UNIVERSITY OF VALLADOLID.—The name of the founder and the date of foundation of the University of Valladolid are not known with certainty. Its origin probably dates from 1260-64; in 1293 the university was in a most flourishing condition. Alfonso XI was the patron of Valladolid, just as Alfonso the Wise had been that of Salamanca. He provided a fixed revenue for the estudios, of one third the tithes received from Valladolid and its surrounding hamlets, conferred many honors on its professors, and finally petitioned Clement VI for papal authorization, which was given in the Bull of July 30, 1346. All the courses embraced by the great universities, including medicine and surgery, were installed, the latter branch being later separated and constituted a special course. According to Morejon (see bibl.), medical science in Spain substituted the system of Hippocrates for Arab methods much earlier than foreign writers have asserted. In 1513 the physician Barnadino Montana de Monserrata, in his book “Libro de la anatomia del hornbre” (folio 3), said that to study surgery it was necessary to go to either Montpellier, Bologna, or Valladolid. At Valladolid the lectures were so famous that Montana at the age of seventy was carried in a litter to hear the lectures of Prof. Alfonso Rodriguez de Guevara. The professor of surgery made twenty-five dissections in the general hospital each term. The professor and students of botany went into the country to make a practical study of plant life. The influence of the university was very great in both State and Church.

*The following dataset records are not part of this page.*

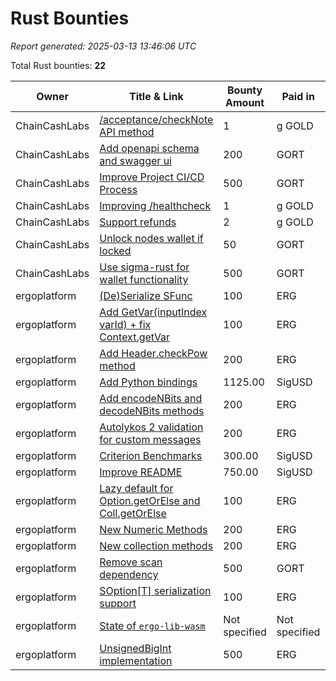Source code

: # Rust Bounties

*Report generated: 2025-03-13 13:46:06 UTC*

Total Rust bounties: **22**

|Owner|Title & Link|Bounty Amount|Paid in|Secondary Language|
|---|---|---|---|---|
| ChainCashLabs | [/acceptance/checkNote API method](https://github.com/ChainCashLabs/chaincash-rs/issues/51) | 1 | g GOLD | None |
| ChainCashLabs | [Add openapi schema and swagger ui](https://github.com/ChainCashLabs/chaincash-rs/issues/28) | 200 | GORT | None |
| ChainCashLabs | [Improve Project CI/CD Process](https://github.com/ChainCashLabs/chaincash-rs/issues/46) | 500 | GORT | None |
| ChainCashLabs | [Improving /healthcheck ](https://github.com/ChainCashLabs/chaincash-rs/issues/50) | 1 | g GOLD | None |
| ChainCashLabs | [Support refunds](https://github.com/ChainCashLabs/chaincash-rs/issues/58) | 2 | g GOLD | None |
| ChainCashLabs | [Unlock nodes wallet if locked](https://github.com/ChainCashLabs/chaincash-rs/issues/31) | 50 | GORT | None |
| ChainCashLabs | [Use sigma-rust for wallet functionality](https://github.com/ChainCashLabs/chaincash-rs/issues/42) | 500 | GORT | None |
| ergoplatform | [(De)Serialize SFunc ](https://github.com/ergoplatform/sigma-rust/issues/783) | 100 | ERG | Swift |
| ergoplatform | [Add GetVar(inputIndex  varId) + fix Context.getVar](https://github.com/ergoplatform/sigma-rust/issues/785) | 100 | ERG | Swift |
| ergoplatform | [Add Header.checkPow method](https://github.com/ergoplatform/sigma-rust/issues/767) | 200 | ERG | Swift |
| ergoplatform | [Add Python bindings](https://github.com/ergoplatform/sigma-rust/issues/780) | 1125.00 | SigUSD | Swift |
| ergoplatform | [Add encodeNBits and decodeNBits methods](https://github.com/ergoplatform/sigma-rust/issues/765) | 200 | ERG | Swift |
| ergoplatform | [Autolykos 2 validation for custom messages](https://github.com/ergoplatform/sigma-rust/issues/766) | 200 | ERG | Swift |
| ergoplatform | [Criterion Benchmarks ](https://github.com/ergoplatform/sigma-rust/issues/739) | 300.00 | SigUSD | Swift |
| ergoplatform | [Improve README ](https://github.com/ergoplatform/sigma-rust/issues/759) | 750.00 | SigUSD | Swift |
| ergoplatform | [Lazy default for Option.getOrElse and Coll.getOrElse](https://github.com/ergoplatform/sigma-rust/issues/787) | 100 | ERG | Swift |
| ergoplatform | [New Numeric Methods](https://github.com/ergoplatform/sigma-rust/issues/784) | 200 | ERG | Swift |
| ergoplatform | [New collection methods](https://github.com/ergoplatform/sigma-rust/issues/788) | 200 | ERG | Swift |
| ergoplatform | [Remove scan dependency](https://github.com/ergoplatform/oracle-core/pull/330) | 500 | GORT | Shell |
| ergoplatform | [SOption[T] serialization support](https://github.com/ergoplatform/sigma-rust/issues/775) | 100 | ERG | Swift |
| ergoplatform | [State of `ergo-lib-wasm`](https://github.com/ergoplatform/sigma-rust/issues/663) | Not specified | Not specified | Swift |
| ergoplatform | [UnsignedBigInt implementation](https://github.com/ergoplatform/sigma-rust/issues/792) | 500 | ERG | Swift |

From the catalogue of famous students in the “Historia de Valladolid” the following names are taken: Juan Auves, doctor of canon law, librarian of Santa Cruz, and Bishop of Ciudad (d. 1549); Antolinez de Burgos, first historian of the city; Augustin Antolinez, Augustinian, professor of the university and of that of Salamanca; Tomas Arizmendi, counsellor of Castile; Lorenzo Arrazola, chief counsellor to the Crown; Pedro Avila y Soto, professor of the university, counsellor of the Indies and of Castile, criminal prosecutor for the Crown, and counsellor of the army; Gaspar R. Bravo de Somonte, professor and physician to Philip IV and Charles II; Breton y Simancas, Bishop and Viceroy of Naples; Pedro Cevallos, minister of Ferdinand VII; Agustin Esteban Collantes, minister of Isabella II; Dionisio Daza y Chacon, distinguished physician who rendered valuable services at Augsburg during the plague of 1564, was surgeon to Maximilian, the princess Dona Juana, physician of Don Carlos and Don Juan of Austria in the battle of Alpujarra; Diego Escudero, compiler of the “Nueva Recopilacion”; Jose Larra (Figaro), celebrated litterateur; Luis Mercado, prof., and physician to Philip II during the last twenty years of his life, an eminent writer greatly misunderstood by Sprengel; Claudio Moyano, educational reformer, professor, and afterwards minister under Isabella II; Jose Zorrilla, noted poet. The controversy between the Jesuits and the Dominicans with regard to grace and free will, which interested all the universities of Spain, involved the University of Valladolid even more deeply, as Diego Alverez, one of its professors, and Avendano, both Dominicans, opposed the doctrine of Molina. Of all the religious orders the Augustinians alone maintained an independent position. Their moderation contributed to dissipate much ill feeling aroused by the discussion. In 1770 certain royal privileges gave rise to heated controversy.
The early days of the university were mostly unpretentious; it had only seven courses, the deplorable state of the times not permitting anything else. The residence of the Court of Valladolid contributed to its development. In the various grants of privileges given by the kings the services rendered by this university to the Crown are explicitly stated. In the time of Charles V and Philip II the rank of a university was conferred upon it. In the time of Charles III the colleges which had grown up around the university were dealt their death blow by the ministry of Roda, and since then the university has suffered from the changes, reforms, and systems which the central government of Spain has imposed on all the universities.